All well, then? The objective is certainly shareable. However, from a systemic perspective, it is difficult to ignore the effect that these interventions end up producing on the already fragile structure of the Irpef. A tax that, with the enabling act, should have been the subject of an organic intervention of simplification, rationalisation and greater equity and that, instead, with the accumulation of measures that are disconnected from each other risks seeing its structural criticalities further aggravated.

It is no coincidence that all the main institutions heard in the Senate during the examination of the Budget Bill - from Istat to the Court of Auditors, from the Bank of Italy to the Parliamentary Budget Office - have pointed out that, while having positive effects, the fragmented nature of these interventions risks compromising the overall consistency and fairness of the tax system.

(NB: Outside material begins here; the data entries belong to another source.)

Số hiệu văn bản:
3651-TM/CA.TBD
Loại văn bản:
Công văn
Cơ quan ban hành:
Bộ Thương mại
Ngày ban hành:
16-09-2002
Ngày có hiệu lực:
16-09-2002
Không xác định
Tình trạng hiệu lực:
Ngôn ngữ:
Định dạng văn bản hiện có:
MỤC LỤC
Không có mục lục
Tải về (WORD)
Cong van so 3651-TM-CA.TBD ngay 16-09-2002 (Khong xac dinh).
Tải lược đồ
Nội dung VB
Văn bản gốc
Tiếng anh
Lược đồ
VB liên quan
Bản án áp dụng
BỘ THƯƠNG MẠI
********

Irpef no longer appears to be a unitary tax, but a patchwork of different taxes: an increasingly chaotic system, differentiated by type of income, by categories of taxpayers, and now even within the same categories. Emblematic is the case of those who will benefit from the contractual renewal in 2026 and those who will have it in 2027 or not at all. Discounts are becoming more and more selective and the differences are also widening between the private and public sector.

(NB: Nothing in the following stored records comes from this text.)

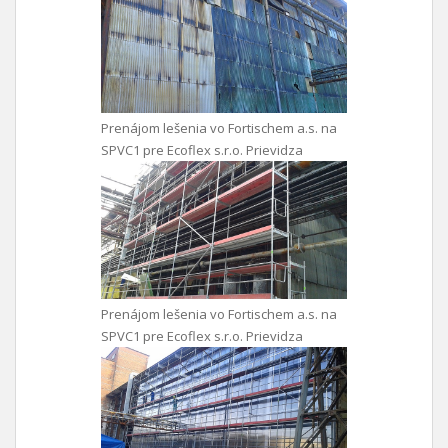
Prenájom lešenia vo Fortischem a.s. na
SPVC1 pre Ecoflex s.r.o. Prievidza
Prenájom lešenia vo Fortischem a.s. na
SPVC1 pre Ecoflex s.r.o. Prievidza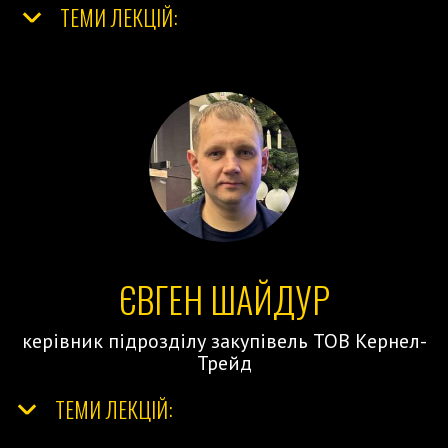
ТЕМИ ЛЕКЦІЙ:
ЄВГЕН ШАЙДУР
керівник підрозділу закупівель ТОВ Кернел-
Трейд
ТЕМИ ЛЕКЦІЙ:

The goal of horizontal equity - the rule according to which identical incomes should be taxed in the same way - seems increasingly distant. It is no longer just a question of the historical disparity of treatment between employees, pensioners and the self-employed, but also of the divergences emerging within the same category of workers.

The decision to take temporary measures, understandable from a public finance perspective, sterilises but does not solve the problem of high taxation on labour. In 2026 there will be a benefit, but from 2027 there will be a return to ordinary rates. For many taxpayers this will result in the feeling - and not only the feeling - of a tax increase due to the cessation of the benefit.

Also on the administrative side, the administration of these measures does not seem to be oriented towards simplification. Tax withholding agents will have to apply different rates on different income components; workers, in some cases and for specific income brackets, even risk a tax increase instead of a saving, to the point of having to double-count (with and without relief) in order to decide whether to renounce the benefit, as provided for by the rule.

The criticalities generated by this Irpef à la carte end up being heavy ballasts for a tax that would need an organic reorganisation intervention and not a multiplication of temporary and partial measures that - although useful in the immediate future - make the design of the main tax of our tax system even more confusing.